Les clôtures donnant sur l’espace public : Elles ne doivent pas excéder 1,8 mètre de hauteur. Elles seront composées :
• soit d’un dispositif rigide à claire voie, grilles ou grillages surmontant ou non un mur bahut d’une hauteur de 0,8 mètre maximum. Ce mur bahut devra être de même nature et teinte que le bâtiment principal.
• soit d’une haie vive composée d’arbustes aux espèces locales mélangées. Les clôtures en limites séparatives : Elles ne doivent pas excéder 1,80 mètre de hauteur. Elles seront composées :
• soit d’un grillage idéalement doublé d’une haie vive en limite de propriété ; • soit d’un mur maçonné idéalement doublé d’une haie vive en limite de propriété ; • soit d’une haie vive composée d’arbustes aux espèces locales mélangées.

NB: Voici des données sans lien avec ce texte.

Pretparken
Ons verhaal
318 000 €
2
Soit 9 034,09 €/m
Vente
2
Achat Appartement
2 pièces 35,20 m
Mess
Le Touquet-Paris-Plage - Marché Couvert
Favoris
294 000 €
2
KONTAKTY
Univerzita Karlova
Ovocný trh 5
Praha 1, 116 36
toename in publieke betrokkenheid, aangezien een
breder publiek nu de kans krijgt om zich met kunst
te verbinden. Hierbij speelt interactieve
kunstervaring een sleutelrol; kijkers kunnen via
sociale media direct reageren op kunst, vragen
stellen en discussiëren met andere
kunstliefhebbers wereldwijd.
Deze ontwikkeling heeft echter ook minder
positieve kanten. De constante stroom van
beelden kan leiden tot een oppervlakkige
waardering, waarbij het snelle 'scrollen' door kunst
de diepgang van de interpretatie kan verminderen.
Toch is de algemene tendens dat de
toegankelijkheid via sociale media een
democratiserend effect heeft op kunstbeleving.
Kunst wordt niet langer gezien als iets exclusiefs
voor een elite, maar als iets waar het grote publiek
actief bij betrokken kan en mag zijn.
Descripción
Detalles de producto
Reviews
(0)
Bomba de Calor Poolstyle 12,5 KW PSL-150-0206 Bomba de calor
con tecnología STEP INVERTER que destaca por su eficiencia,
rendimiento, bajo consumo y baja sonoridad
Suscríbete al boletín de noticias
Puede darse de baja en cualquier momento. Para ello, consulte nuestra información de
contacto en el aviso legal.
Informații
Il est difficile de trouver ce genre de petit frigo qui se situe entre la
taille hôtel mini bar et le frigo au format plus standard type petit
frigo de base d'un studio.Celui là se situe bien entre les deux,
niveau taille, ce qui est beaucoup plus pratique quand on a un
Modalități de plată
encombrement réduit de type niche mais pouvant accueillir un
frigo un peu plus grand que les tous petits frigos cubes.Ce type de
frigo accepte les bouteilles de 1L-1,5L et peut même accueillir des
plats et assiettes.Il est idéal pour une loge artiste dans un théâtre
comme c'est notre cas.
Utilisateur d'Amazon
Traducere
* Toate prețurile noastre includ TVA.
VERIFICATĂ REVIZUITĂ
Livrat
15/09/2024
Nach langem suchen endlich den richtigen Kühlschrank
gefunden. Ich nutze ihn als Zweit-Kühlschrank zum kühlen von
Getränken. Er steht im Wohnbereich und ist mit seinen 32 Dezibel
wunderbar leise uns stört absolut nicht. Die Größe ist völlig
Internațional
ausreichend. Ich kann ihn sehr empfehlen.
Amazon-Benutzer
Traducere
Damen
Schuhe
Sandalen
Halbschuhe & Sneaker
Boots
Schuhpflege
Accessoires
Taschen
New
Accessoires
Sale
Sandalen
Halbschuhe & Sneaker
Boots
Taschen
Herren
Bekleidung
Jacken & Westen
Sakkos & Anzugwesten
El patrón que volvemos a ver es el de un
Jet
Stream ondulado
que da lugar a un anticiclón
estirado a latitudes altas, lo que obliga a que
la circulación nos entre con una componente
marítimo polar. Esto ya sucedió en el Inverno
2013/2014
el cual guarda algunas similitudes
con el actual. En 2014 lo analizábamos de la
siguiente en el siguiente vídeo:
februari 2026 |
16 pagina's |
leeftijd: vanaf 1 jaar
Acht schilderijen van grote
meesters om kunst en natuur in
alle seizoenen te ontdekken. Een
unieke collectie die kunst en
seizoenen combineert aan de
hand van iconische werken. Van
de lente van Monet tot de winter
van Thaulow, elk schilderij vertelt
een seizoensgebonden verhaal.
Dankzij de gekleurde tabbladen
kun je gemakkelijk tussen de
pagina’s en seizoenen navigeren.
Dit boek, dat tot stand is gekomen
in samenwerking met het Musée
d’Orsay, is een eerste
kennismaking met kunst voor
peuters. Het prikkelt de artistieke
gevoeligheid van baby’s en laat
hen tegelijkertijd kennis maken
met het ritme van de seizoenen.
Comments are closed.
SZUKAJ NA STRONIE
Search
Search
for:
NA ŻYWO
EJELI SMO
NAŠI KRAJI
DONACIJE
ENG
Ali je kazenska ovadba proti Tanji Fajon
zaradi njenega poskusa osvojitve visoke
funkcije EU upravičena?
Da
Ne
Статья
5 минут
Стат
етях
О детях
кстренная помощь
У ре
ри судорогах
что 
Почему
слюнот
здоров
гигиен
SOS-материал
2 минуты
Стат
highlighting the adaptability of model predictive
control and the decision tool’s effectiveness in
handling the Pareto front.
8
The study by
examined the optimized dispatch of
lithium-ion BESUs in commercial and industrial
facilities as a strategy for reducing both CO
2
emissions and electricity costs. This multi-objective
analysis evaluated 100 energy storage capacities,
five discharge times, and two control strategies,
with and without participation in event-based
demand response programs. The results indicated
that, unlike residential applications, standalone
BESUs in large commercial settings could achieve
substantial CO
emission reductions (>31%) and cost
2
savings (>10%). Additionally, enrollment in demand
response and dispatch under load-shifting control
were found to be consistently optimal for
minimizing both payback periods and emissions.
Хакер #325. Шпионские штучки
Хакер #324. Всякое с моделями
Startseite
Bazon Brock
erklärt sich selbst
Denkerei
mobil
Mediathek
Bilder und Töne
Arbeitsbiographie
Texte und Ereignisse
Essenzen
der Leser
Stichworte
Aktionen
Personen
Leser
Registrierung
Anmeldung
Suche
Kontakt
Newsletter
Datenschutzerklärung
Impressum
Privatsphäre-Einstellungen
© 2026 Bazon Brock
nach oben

Dans la zone inondable définie par la CIZI et repérée au document graphique, sont autorisés : Les clôtures devront être hydrauliquement transparentes. 5) Déchets ménagers Les aires de stockage des déchets ménagers devront être aménagées et intégrées au paysage. Lorsque ces aires sont visibles depuis le domaine public, elles devront être surmontées de panneaux à claire-voie de couleur harmonieuse avec la construction.